**Supplied material:**

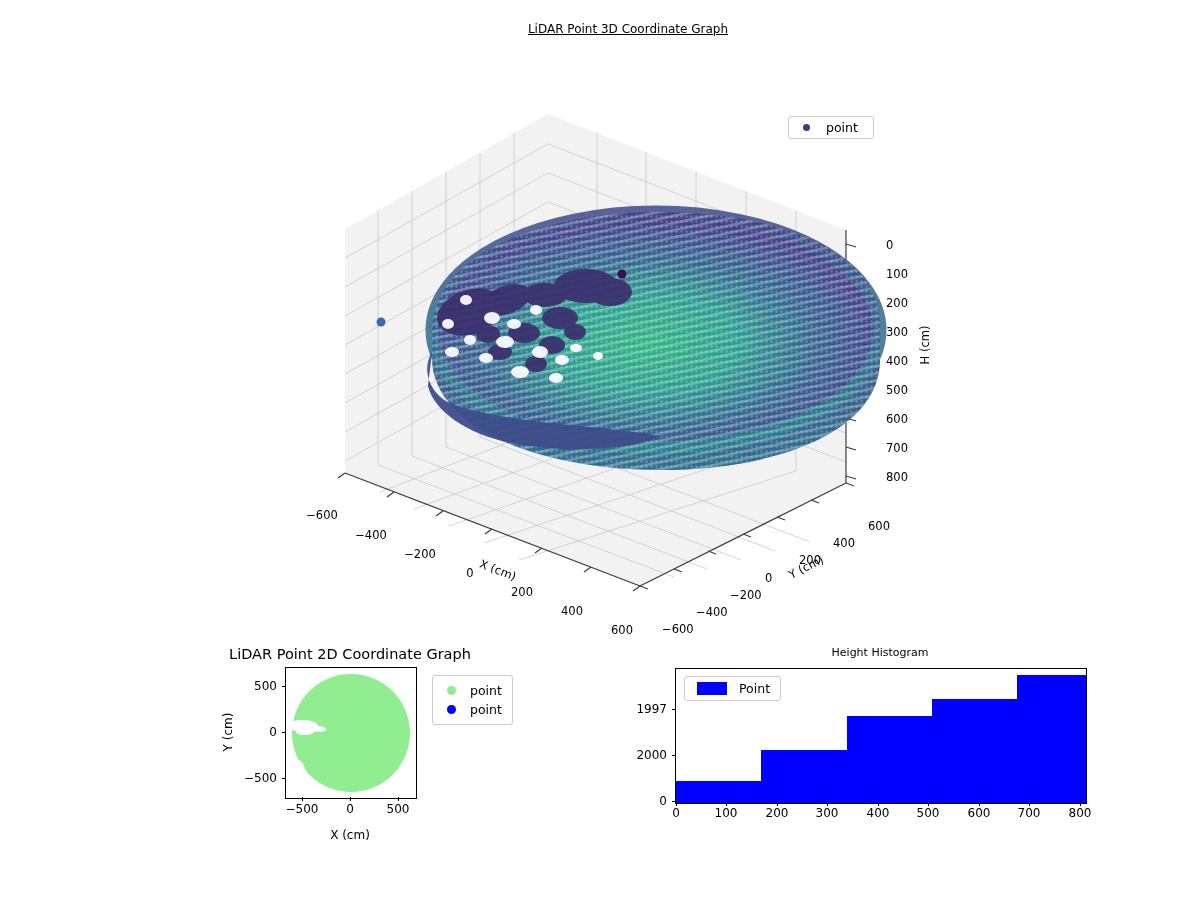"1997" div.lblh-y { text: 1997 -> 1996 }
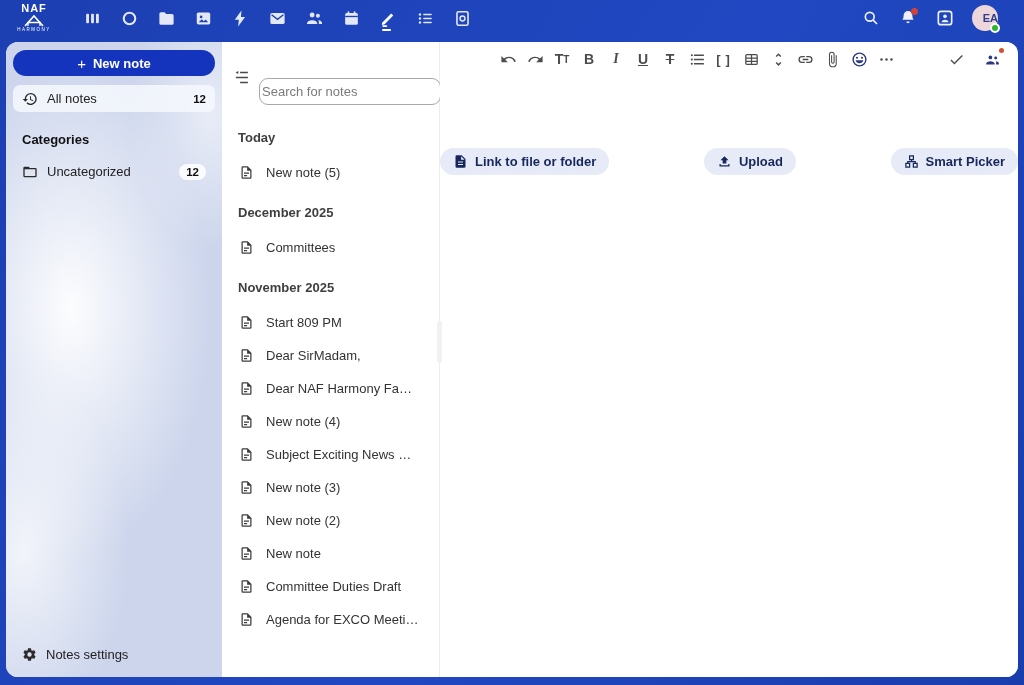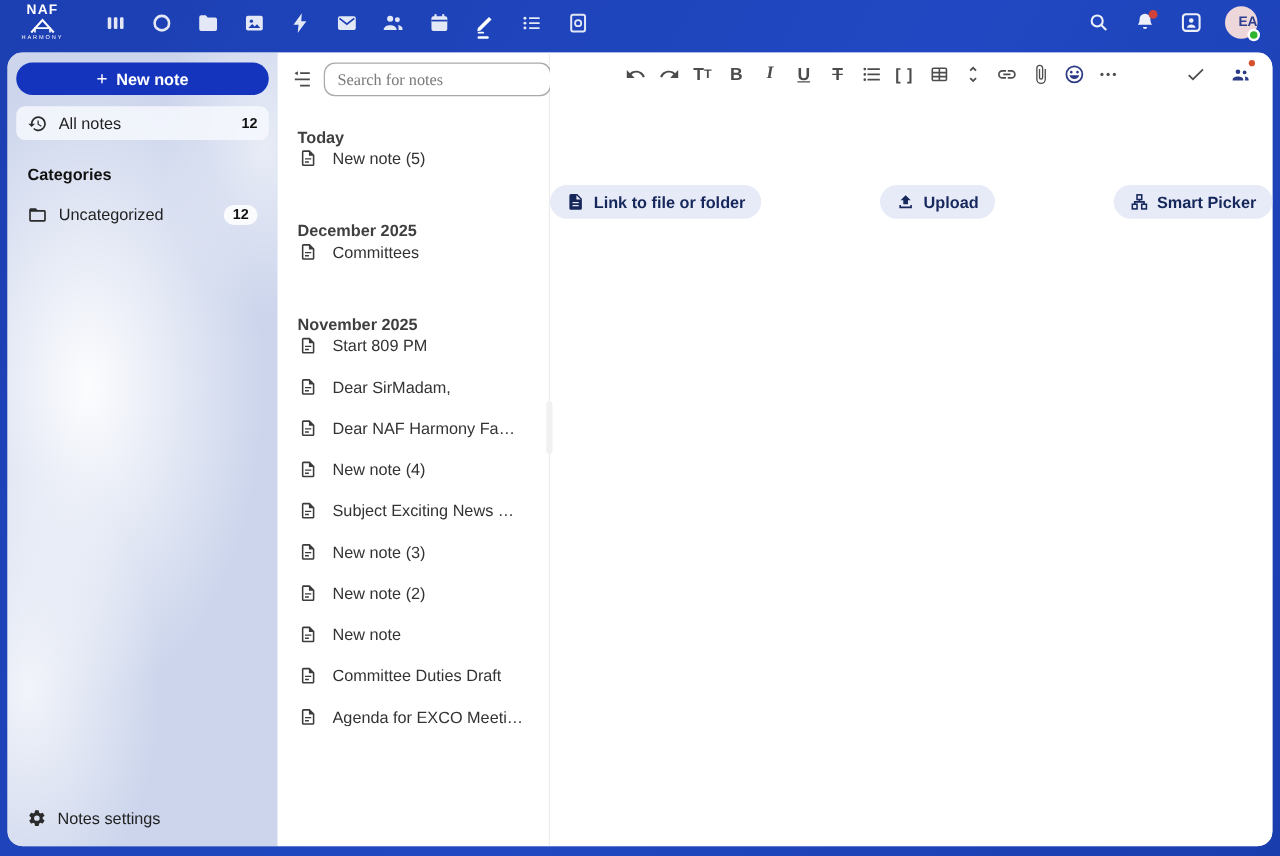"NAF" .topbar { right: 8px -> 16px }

...

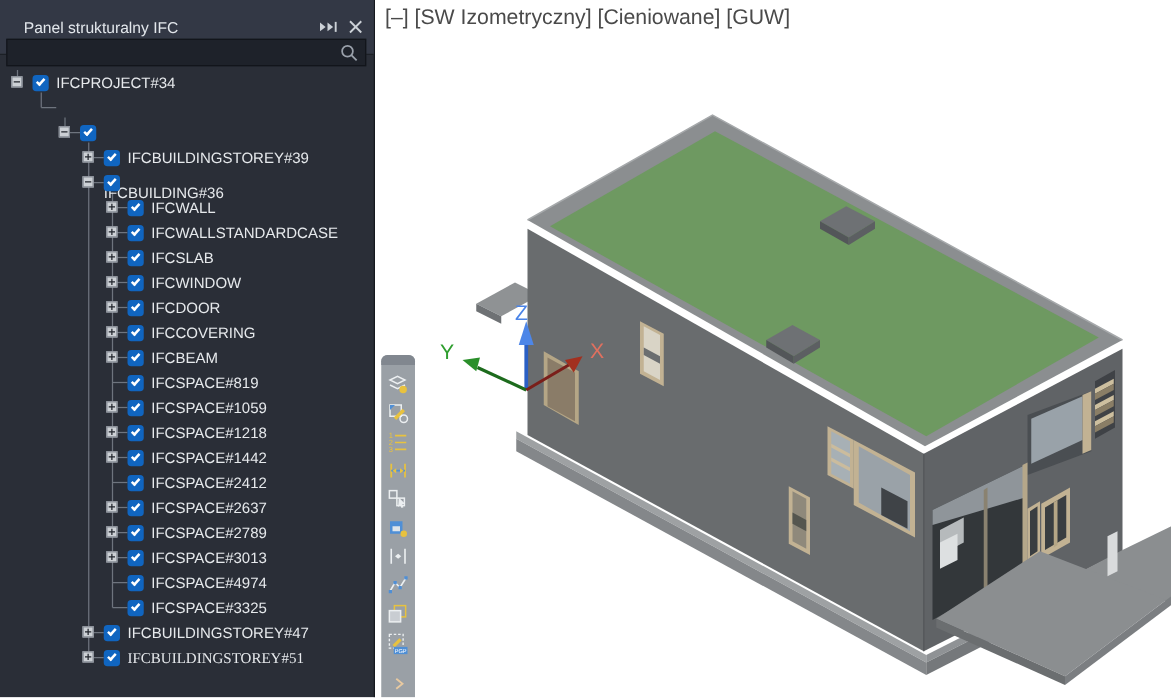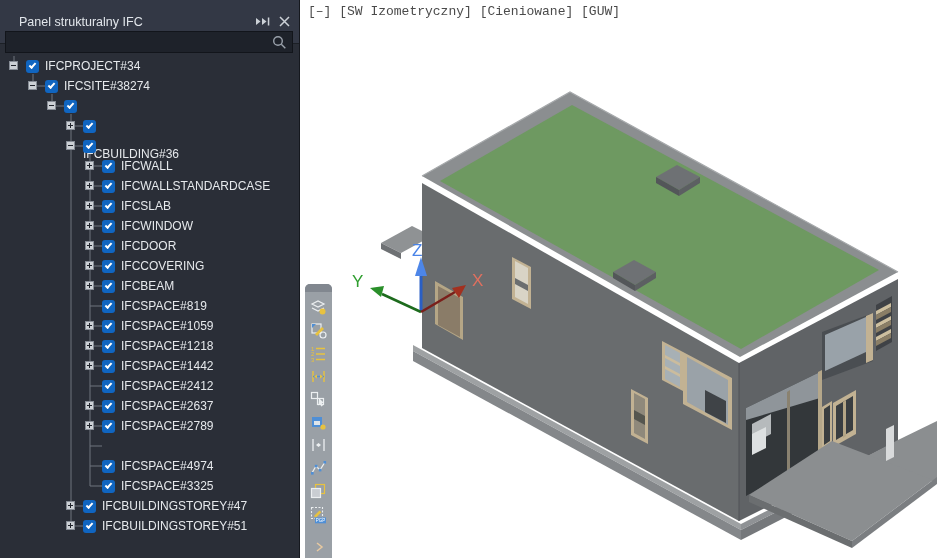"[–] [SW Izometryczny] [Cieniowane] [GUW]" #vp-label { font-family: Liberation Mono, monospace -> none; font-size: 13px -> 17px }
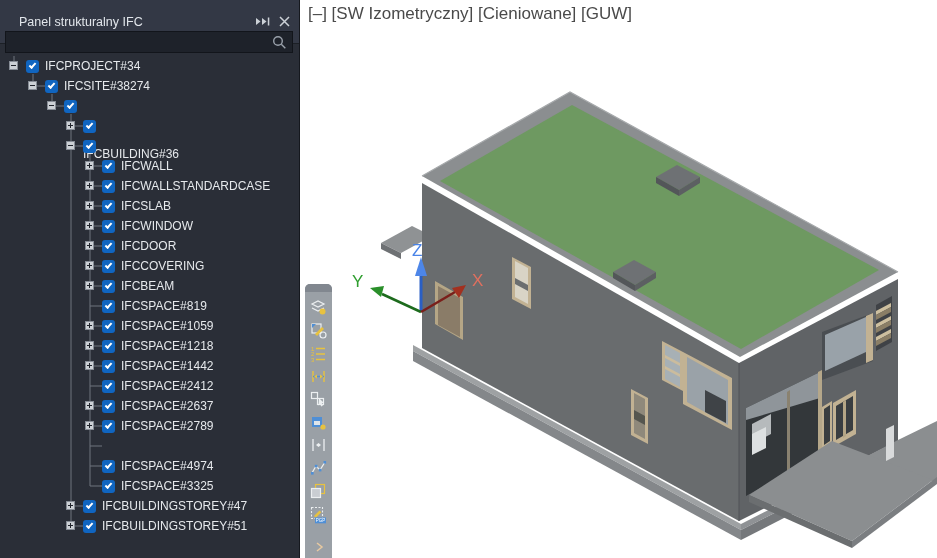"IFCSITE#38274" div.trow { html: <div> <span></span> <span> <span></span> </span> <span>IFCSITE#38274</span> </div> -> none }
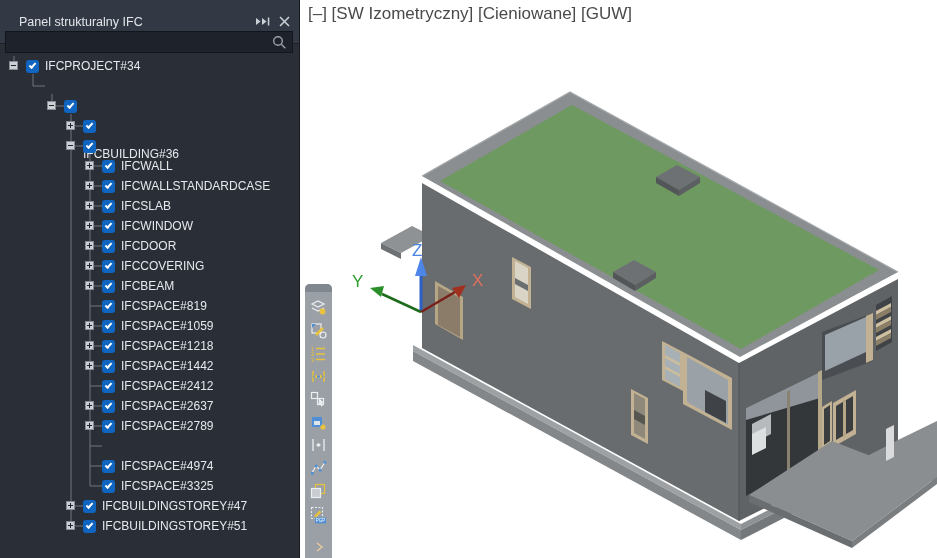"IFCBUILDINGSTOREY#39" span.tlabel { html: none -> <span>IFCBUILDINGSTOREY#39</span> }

**Exercise aim:** Return exactly the lines of the material above, starting at the line containing "html: <div> <span></span>" and finishing at the line containing "html: none ->", without any pictures.

**Reply to the exercise:**
"IFCSITE#38274" div.trow { html: <div> <span></span> <span> <span></span> </span> <span>IFCSITE#38274</span> </div> -> none }
"IFCBUILDINGSTOREY#39" span.tlabel { html: none -> <span>IFCBUILDINGSTOREY#39</span> }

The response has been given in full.